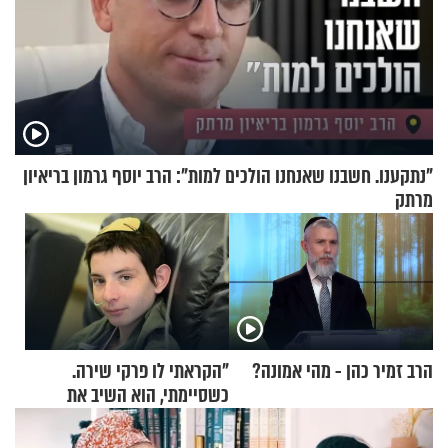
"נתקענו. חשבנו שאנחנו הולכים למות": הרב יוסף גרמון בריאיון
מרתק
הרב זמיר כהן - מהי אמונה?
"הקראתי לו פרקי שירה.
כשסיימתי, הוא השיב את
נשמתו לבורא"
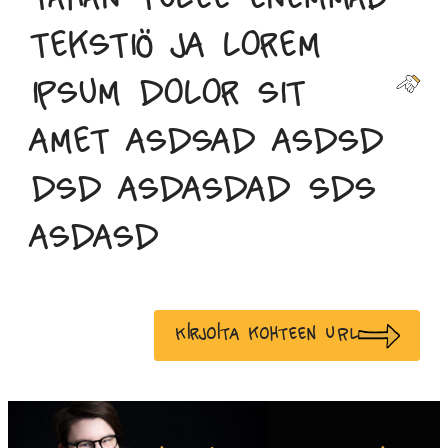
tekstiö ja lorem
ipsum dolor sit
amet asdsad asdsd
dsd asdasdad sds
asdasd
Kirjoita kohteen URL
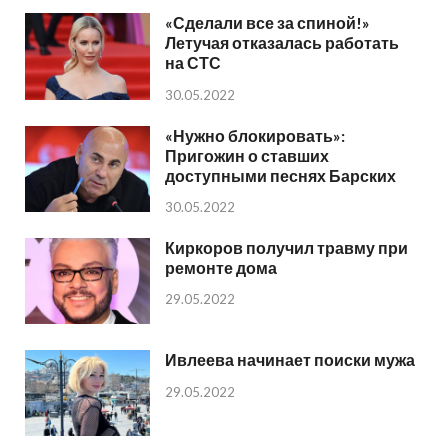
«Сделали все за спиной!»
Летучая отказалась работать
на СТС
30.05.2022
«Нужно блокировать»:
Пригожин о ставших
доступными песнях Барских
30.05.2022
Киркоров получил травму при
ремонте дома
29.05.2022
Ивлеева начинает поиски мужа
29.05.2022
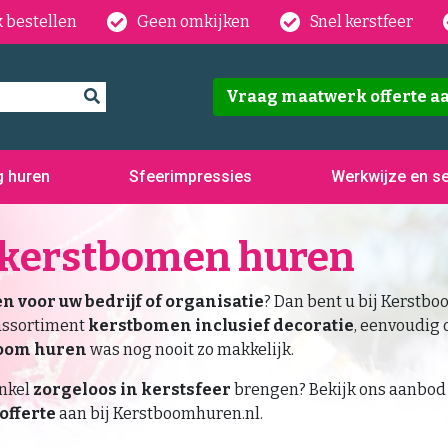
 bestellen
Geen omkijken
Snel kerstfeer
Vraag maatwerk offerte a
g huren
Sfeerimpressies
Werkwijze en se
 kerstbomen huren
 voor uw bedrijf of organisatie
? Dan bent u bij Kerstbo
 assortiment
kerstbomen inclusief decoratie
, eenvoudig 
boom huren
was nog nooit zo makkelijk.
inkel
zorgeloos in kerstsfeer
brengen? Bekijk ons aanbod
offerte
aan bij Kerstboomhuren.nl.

==

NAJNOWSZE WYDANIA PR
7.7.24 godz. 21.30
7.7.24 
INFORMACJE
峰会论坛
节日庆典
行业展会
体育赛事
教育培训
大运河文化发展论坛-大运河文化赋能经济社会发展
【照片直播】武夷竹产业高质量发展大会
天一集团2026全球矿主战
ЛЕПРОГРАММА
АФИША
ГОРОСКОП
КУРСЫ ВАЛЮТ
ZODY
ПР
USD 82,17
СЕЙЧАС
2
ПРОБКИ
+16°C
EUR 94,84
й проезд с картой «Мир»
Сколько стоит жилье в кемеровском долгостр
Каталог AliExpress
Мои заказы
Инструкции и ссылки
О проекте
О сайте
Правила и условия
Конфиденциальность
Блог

...

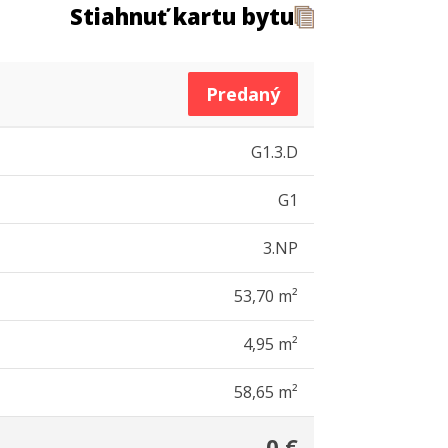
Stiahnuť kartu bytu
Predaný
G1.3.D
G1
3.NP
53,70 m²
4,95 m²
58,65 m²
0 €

WORK INSTRUCTION: Copy each line of the listing that contains "kerstbomen".

SOLUTION FOR THIS TASK:
 kerstbomen huren
kerstbomen inclusief decoratie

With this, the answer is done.